=== Section Start ===
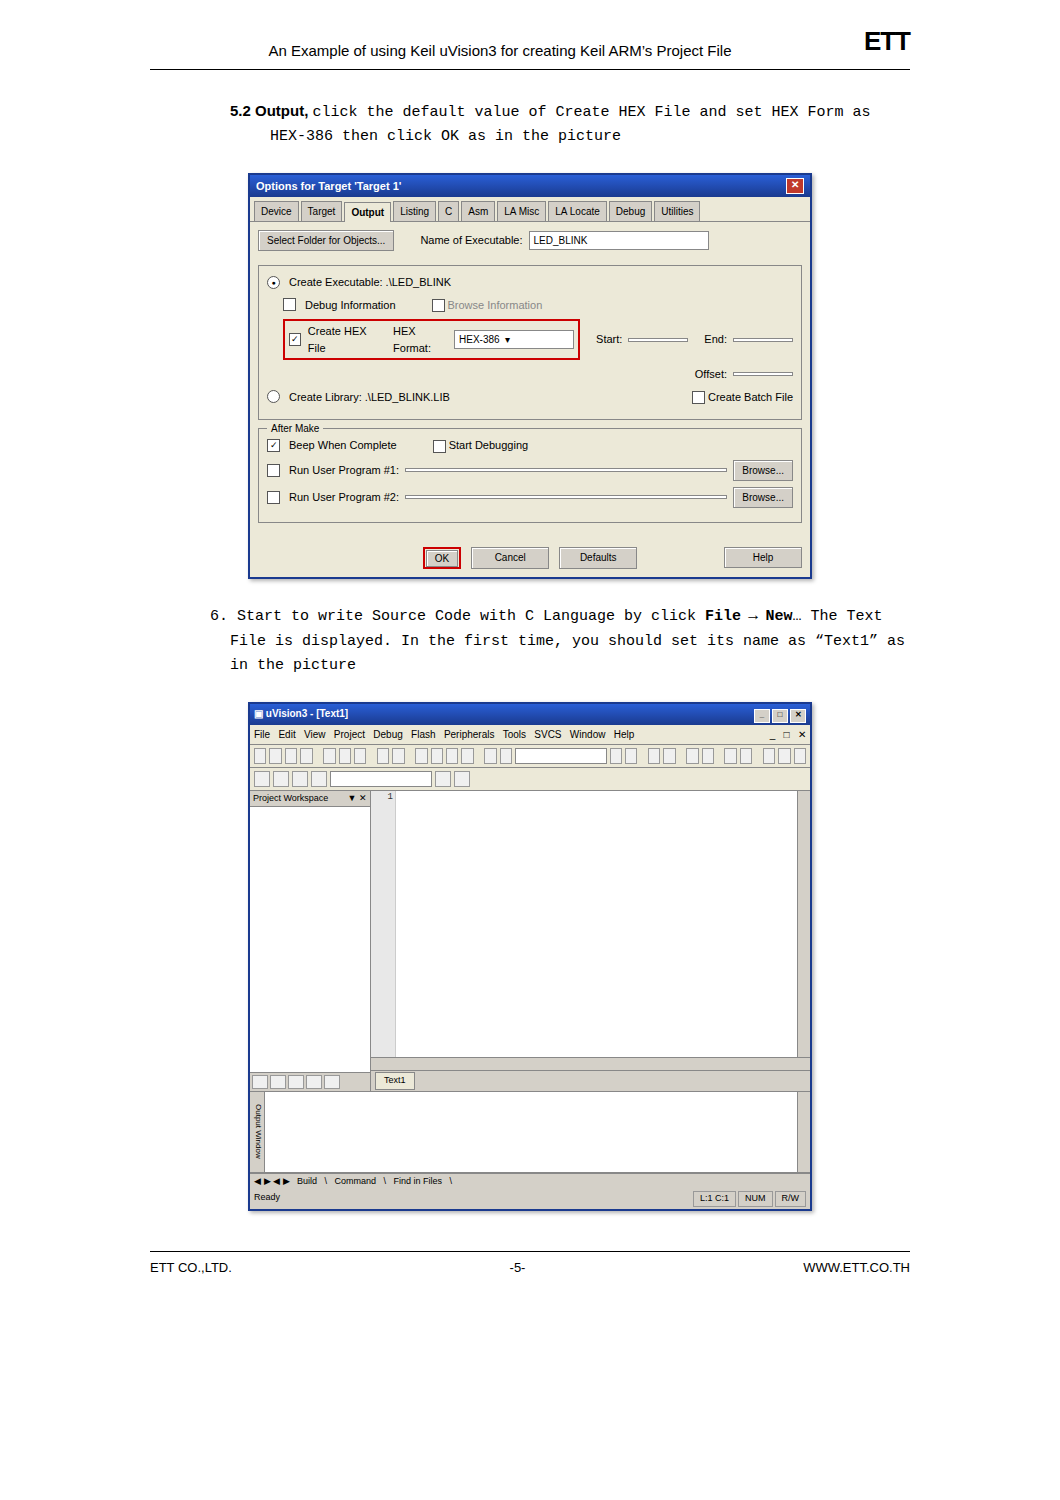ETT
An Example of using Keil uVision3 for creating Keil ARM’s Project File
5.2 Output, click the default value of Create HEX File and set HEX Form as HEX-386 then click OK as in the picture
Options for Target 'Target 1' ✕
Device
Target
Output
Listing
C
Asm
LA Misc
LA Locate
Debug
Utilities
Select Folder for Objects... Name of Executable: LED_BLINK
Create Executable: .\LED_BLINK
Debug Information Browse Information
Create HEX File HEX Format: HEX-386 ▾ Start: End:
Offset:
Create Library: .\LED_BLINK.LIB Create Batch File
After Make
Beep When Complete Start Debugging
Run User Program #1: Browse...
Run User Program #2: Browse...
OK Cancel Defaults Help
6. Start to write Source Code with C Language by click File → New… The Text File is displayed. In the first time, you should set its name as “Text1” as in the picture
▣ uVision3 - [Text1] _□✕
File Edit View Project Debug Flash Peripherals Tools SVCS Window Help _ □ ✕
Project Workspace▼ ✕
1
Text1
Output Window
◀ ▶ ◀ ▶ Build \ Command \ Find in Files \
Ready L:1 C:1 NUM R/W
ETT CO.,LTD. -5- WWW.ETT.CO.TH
=== Section End ===
Task details:
Please reproduce, exactly as they appear above, the lines from the line containing "An Example of" up to and including the line containing "- [Text1] _□✕".

Expected answer:
An Example of using Keil uVision3 for creating Keil ARM’s Project File
5.2 Output, click the default value of Create HEX File and set HEX Form as HEX-386 then click OK as in the picture
Options for Target 'Target 1' ✕
Device
Target
Output
Listing
C
Asm
LA Misc
LA Locate
Debug
Utilities
Select Folder for Objects... Name of Executable: LED_BLINK
Create Executable: .\LED_BLINK
Debug Information Browse Information
Create HEX File HEX Format: HEX-386 ▾ Start: End:
Offset:
Create Library: .\LED_BLINK.LIB Create Batch File
After Make
Beep When Complete Start Debugging
Run User Program #1: Browse...
Run User Program #2: Browse...
OK Cancel Defaults Help
6. Start to write Source Code with C Language by click File → New… The Text File is displayed. In the first time, you should set its name as “Text1” as in the picture
▣ uVision3 - [Text1] _□✕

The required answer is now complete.